ABOUT THIS EXERCISE:
Go through the entries below. Copy each line in which "Maryam" appears.

Page images and extracted text
◆ ◆ ◆

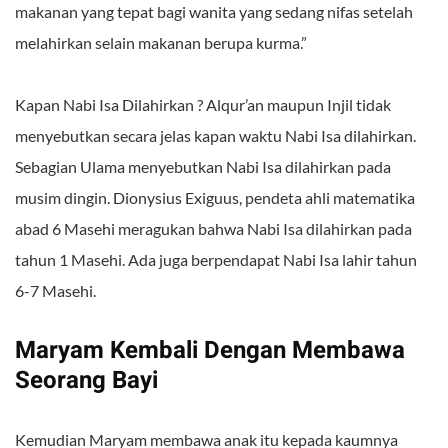
makanan yang tepat bagi wanita yang sedang nifas setelah
melahirkan selain makanan berupa kurma.”
Kapan Nabi Isa Dilahirkan ?
Alqur’an maupun Injil tidak
menyebutkan secara jelas kapan waktu Nabi Isa dilahirkan.
Sebagian Ulama menyebutkan Nabi Isa dilahirkan pada
musim dingin. Dionysius Exiguus, pendeta ahli matematika
abad 6 Masehi meragukan bahwa Nabi Isa dilahirkan pada
tahun 1 Masehi. Ada juga berpendapat Nabi Isa lahir tahun
6-7 Masehi.
Maryam Kembali Dengan Membawa
Seorang Bayi
Kemudian Maryam membawa anak itu kepada kaumnya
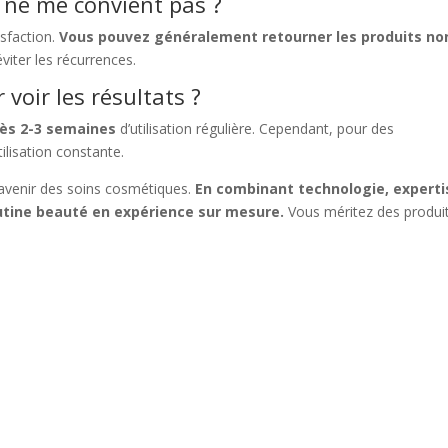
t ne me convient pas ?
isfaction.
Vous pouvez généralement retourner les produits no
viter les récurrences.
voir les résultats ?
dès 2-3 semaines
d’utilisation régulière. Cependant, pour des
ilisation constante.
avenir des soins cosmétiques.
En combinant technologie, experti
outine beauté en expérience sur mesure.
Vous méritez des produi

◆ ◆ ◆

RESULT FOR THIS EXERCISE:
Maryam Kembali Dengan Membawa
Kemudian Maryam membawa anak itu kepada kaumnya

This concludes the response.